Every vendor supplying Fortune 500 companies gets bullied in to razor thin margins. I'd be happy if I had ANY margin on the majority of products I sell to a company most people on this board interact with numerous times a day. If you think this type of practice is unique to WalMart, you're mistaken. I don't shop at WalMart on a regular basis for many reasons, but it has less to do with them and more to do with me and my needs - close to home, small store so I can get in and out easy, etc. The reasons people use to publicly chastise them could be said about every Big Box retailer out there. WalMart just got the brunt of it because it's the biggest and has the most recognizable stereotypes attached.
I remember as a kid KMart was the crappy place and WalMart was the new, fancy place. My town still only has one Target so customer base is mostly just split based on geography. I'm sure there's just as much white trash floating around Target because it's in the older part of town.
There are multiple brandings of WalMart.
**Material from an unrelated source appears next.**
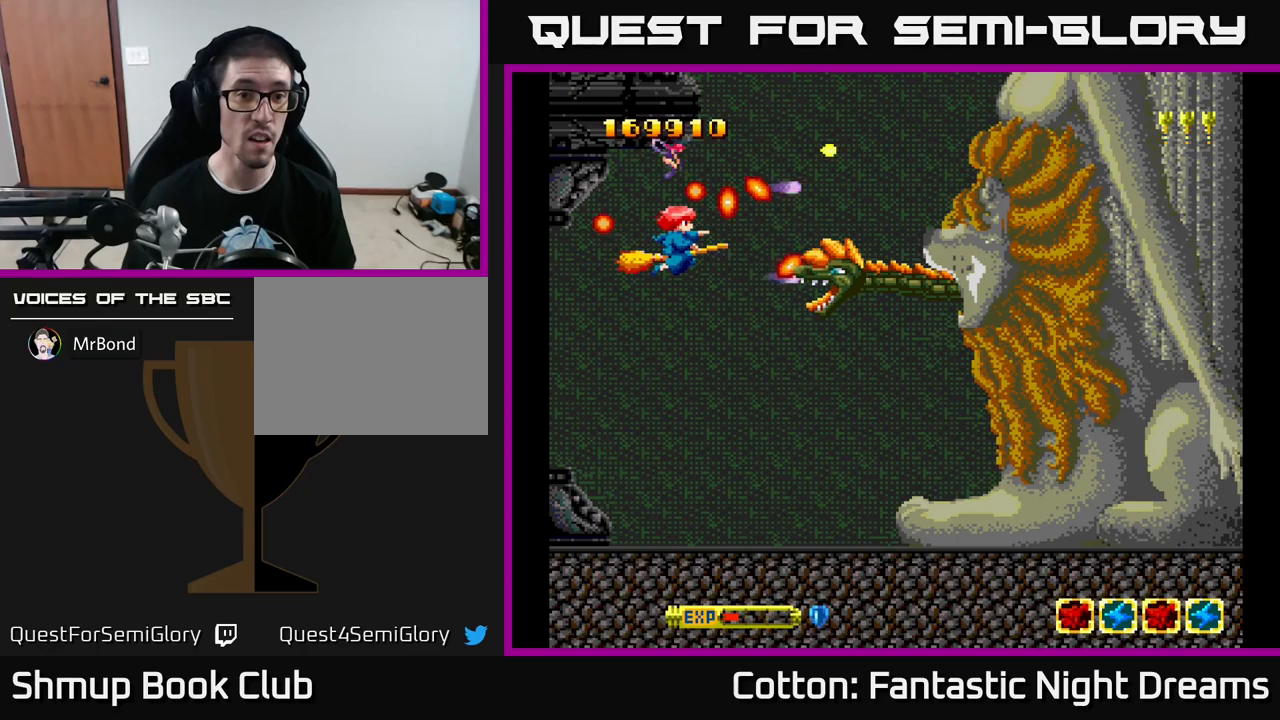
{"dt_ms": 500, "buttons": ["Y", "DPAD_LEFT"], "left_stick": "center", "right_stick": "center", "events": [[67, "DPAD_DOWN", "down"], [217, "DPAD_DOWN", "up"], [234, "DPAD_LEFT", "down"]]}
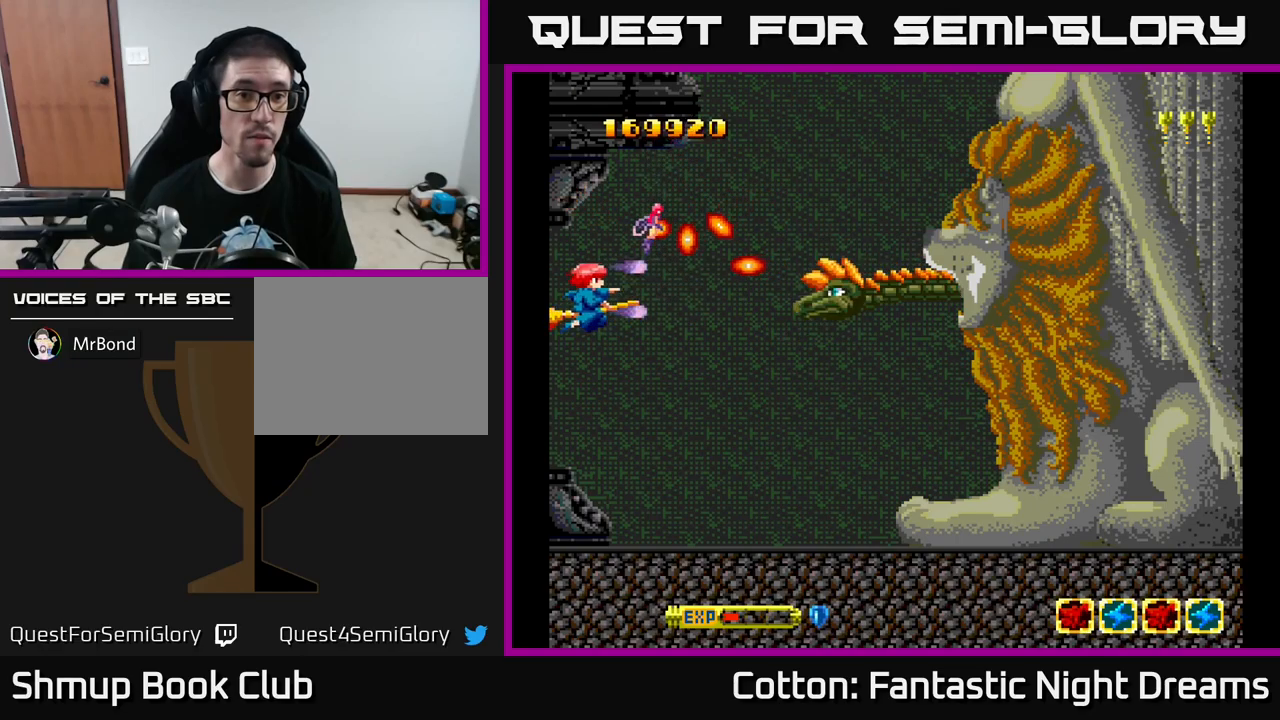
{"dt_ms": 500, "buttons": ["Y", "DPAD_DOWN"], "left_stick": "center", "right_stick": "center", "events": [[34, "DPAD_LEFT", "up"], [217, "DPAD_DOWN", "down"], [267, "DPAD_DOWN", "up"], [467, "DPAD_DOWN", "down"]]}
In my parent's area they have these things called WalMart Neighborhood Markets. They are smaller and green instead of blue and the buildings look a lot more like the rendering than the standard cement block looking slab that everyone thinks of. They look like Whole Foods from the inside out.
It is a luxury to have choices about where to shop. Many people on government assistance need that money to spread as thin as possible. The allure of paying a quarter for a roll of TP vs a buck, $1.50 for milk vs $3, $2 for cereal vs $4, etc. means something.